Godzilla (1998) was not a box office failure as some people incorrectly assume based on the negative fan and critical reception, but it did not make as much as Sony wanted. Ironically, the final budget for Emmerich’s version was nearly $150 million—higher than the cost Sony had previously said was too much which caused the 1994 version to be halted. There are not many similarities between the 1998 version and the 1994 script, nor are there many similarities between the ’98 film and any of the Japanese Godzilla films. It definitely comes off as a film made by non-fans of the Toho productions, and while it has moments of well executed action and destruction, it also has a lackluster narrative, uninteresting characters played by actors lacking the right charisma or intensity, and the spectacle over substance issues that plague all of Roland Emmerich’s films. If it had been branded as a remake of The Beast From 20,000 Fathoms, maybe audiences wouldn’t have been so cold toward it, but then it wouldn’t have had the same marquee value and probably would have been a definite box office disaster.
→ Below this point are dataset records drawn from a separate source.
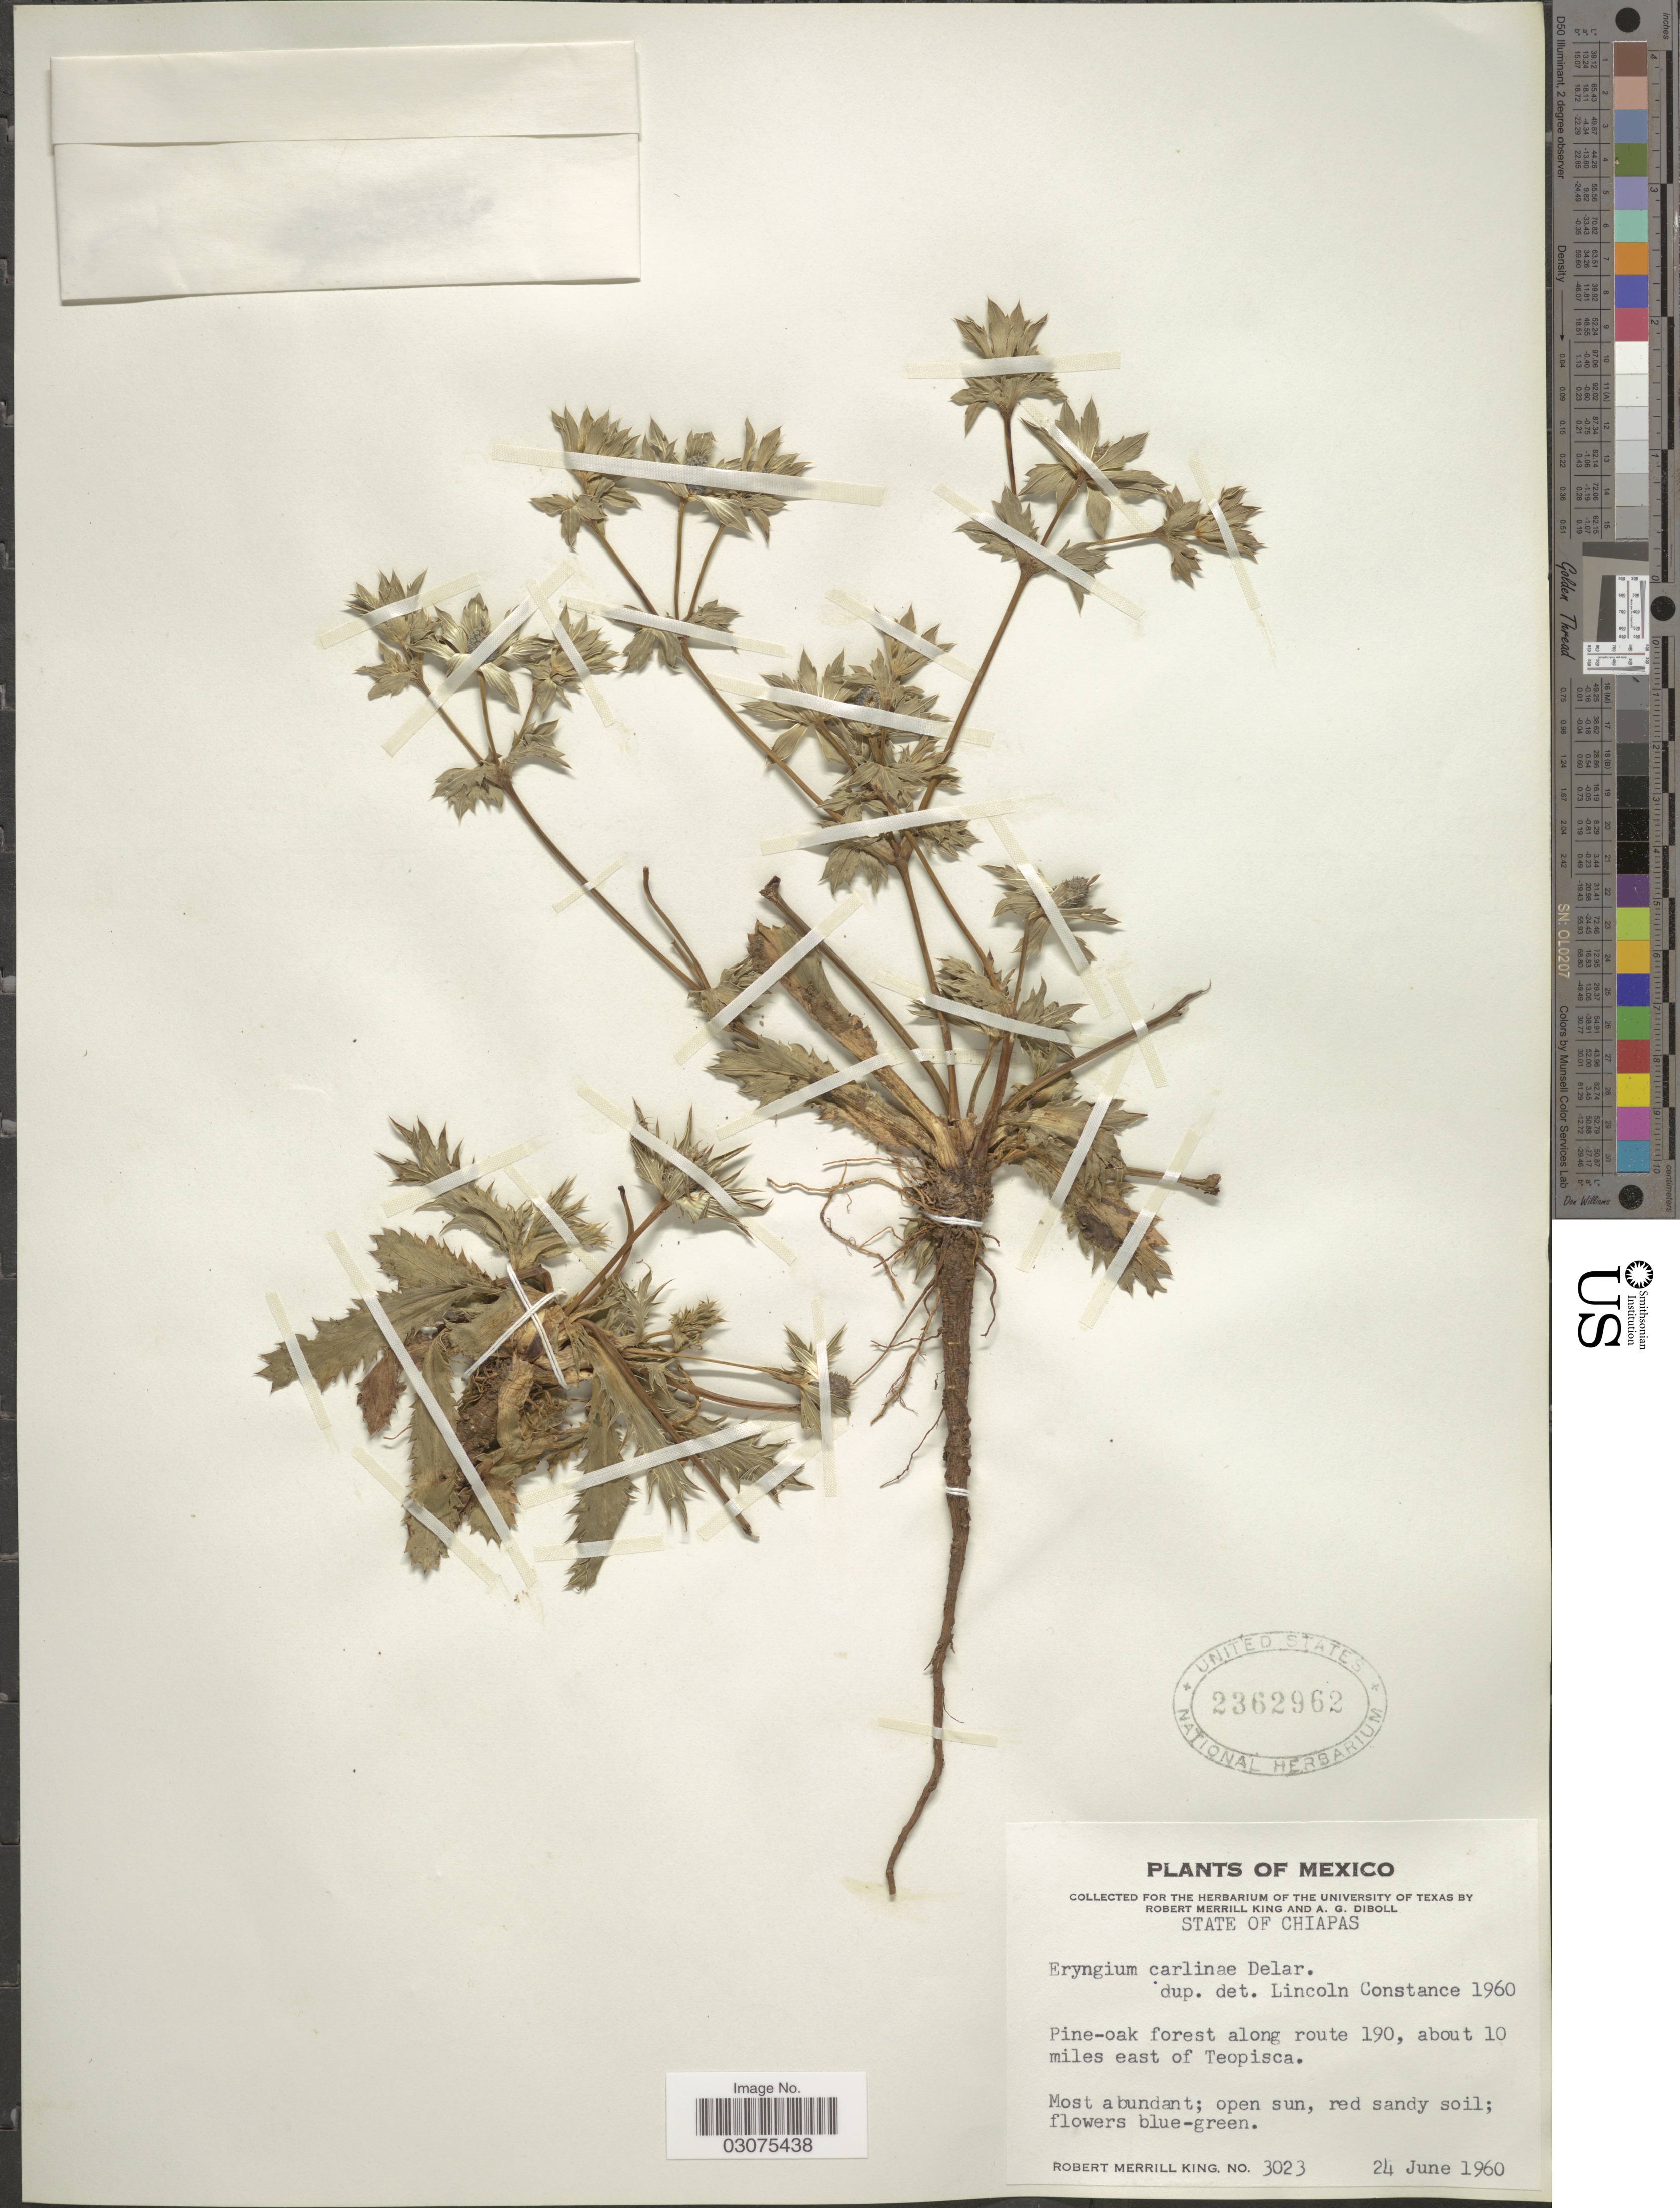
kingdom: Plantae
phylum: Tracheophyta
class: Magnoliopsida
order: Apiales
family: Apiaceae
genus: Eryngium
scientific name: Eryngium carlinae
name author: F. Delaroche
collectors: R. M. King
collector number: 3023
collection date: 1960-06-24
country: Mexico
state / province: Chiapas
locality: Pine-oak forest along route 190, about 10 miles east of Teopisca.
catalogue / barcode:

As much deserved criticism as the film has received, I have to say I respect Sony for admitting defeat and not forging ahead with a sequel to try to make some more money, which they could have done. The ’98 film ended with a teaser that one of Godzilla’s offspring had survived, and there had been plans for a trilogy of films, but the sequel took the form of a Saturday morning cartoon called Godzilla: The Series, and Sony let the rights lap in 2003. At least the 1998 film remained the only bad American adaptation for all those years—but, at the same time, it also remained the one and only American Godzilla movie out there, and it was not worthy of the name. It would be many more years before Godzilla would rise again in an original Hollywood production, and the stakes would be higher than ever, because if they got it wrong a second time, that could be the last chance.